4 de novembro de 2007

"Trem de ferro", à luz da Fonética

Texto analisado: "Trem de ferro", poema de Manuel Bandeira
http://www.revista.agulha.nom.br/manuelbandeira04.html#trem

Como é costumeiro na produção poética literária, encontram-se no poema "Trem de ferro" exemplos da utilização de uma linguagem opaca, que chama atenção sobre si. A escolha das palavras, dos sons e das repetições possibilita ao leitor uma interpretação mais vívida do conteúdo.

Manuel bandeira se apropriou da sonoridade das palavras para enriquecer e quase ilustrar o poema. Em um primeiro contato com o texto, não há nada no verso "Café com pão" que imediatamente direcione o pensamento a um trem, não há mesmo qualquer referência direta. No entanto, a repetição desse verso produz uma seqüência de sons oclusivos explosivos, que em alternância com sons fricativos, se assemelha ao barulho proveniente do deslocamento de uma locomotiva sobre os trilhos.

De mesma forma, há em outros versos uma série de sons consonantais (aliterações) capazes de imprimir à leitura uma cadência que sugere a idéia de deslocamento em diferentes velocidades. A repetição de "Muita força", por exemplo, se dá em um ritmo de leitura mais lento, como se representasse o deslocamento por um trajeto elevado, daí a necessidade de mais fogo na fornalha. Já as ocorrências de "Passa ponte / Passa poste / Passa pasto", entre outros, transmite a idéia de que um deslocamento mais veloz foi retomado e o trem passa ligeiramente pela paisagem.

Ainda explorando o âmbito da sonoridade, figura com certa freqüência no poema a repetição de sons vocálicos que parecem reproduzir, quase como onomatopéias, um apito de vapor — os versos "Oô..." — nos quais o próprio arredondamento dos lábios, necessário à emissão do som, lembra um movimento de sopro.
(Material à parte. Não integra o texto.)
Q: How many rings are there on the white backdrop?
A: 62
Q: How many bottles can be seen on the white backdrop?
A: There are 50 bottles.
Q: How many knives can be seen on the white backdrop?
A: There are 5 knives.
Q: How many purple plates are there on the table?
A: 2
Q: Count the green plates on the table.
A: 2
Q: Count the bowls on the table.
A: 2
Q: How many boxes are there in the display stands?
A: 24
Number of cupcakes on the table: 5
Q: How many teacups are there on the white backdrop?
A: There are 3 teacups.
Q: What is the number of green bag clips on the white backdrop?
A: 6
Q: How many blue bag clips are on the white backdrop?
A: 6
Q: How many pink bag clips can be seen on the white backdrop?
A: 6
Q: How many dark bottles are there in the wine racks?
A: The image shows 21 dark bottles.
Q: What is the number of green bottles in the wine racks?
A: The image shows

Além dos aspectos fonéticos, existe toda uma seleção vocabular, sobretudo na 3ª e 4ª estrofes, que além de conferir um aspecto de cantiga e folclore, é capaz de transportar o pensamento a uma paisagem interiorana, rural — na qual um trem costuma ser de grande valia.

Os estudos estruturalistas, sobretudo com Saussure, definem o signo lingüístico como arbitrário e convencional, isto é, não há influência direta do plano de expressão no plano de conteúdo. Contudo, houvesse o poeta escolhido outros sons e outra forma, o conteúdo do signo-texto poderia não ter sido tão claramente representado. Assim, encontra-se no poema "Trem de ferro" elementos como a sonoridade, indicativos de que pode haver motivação na relação significante/significado, conforme postulado por Jakobson e a linha formalista.

Agradecimentos à Professora Mariana Quadros e a paciência sem fim,
de quem rega pequenos brotos, poda galhos rotos
e nutre de doce seiva futuro jardim

3 comentários:

theduel disse...

ótimo o artigo me ajudou bastante em me trabalho vlw !!

Anônimo disse...

Puro OwN4G3!

Anônimo disse...

Obrigada, essa análise vai ajudar na minha aula com as crianças.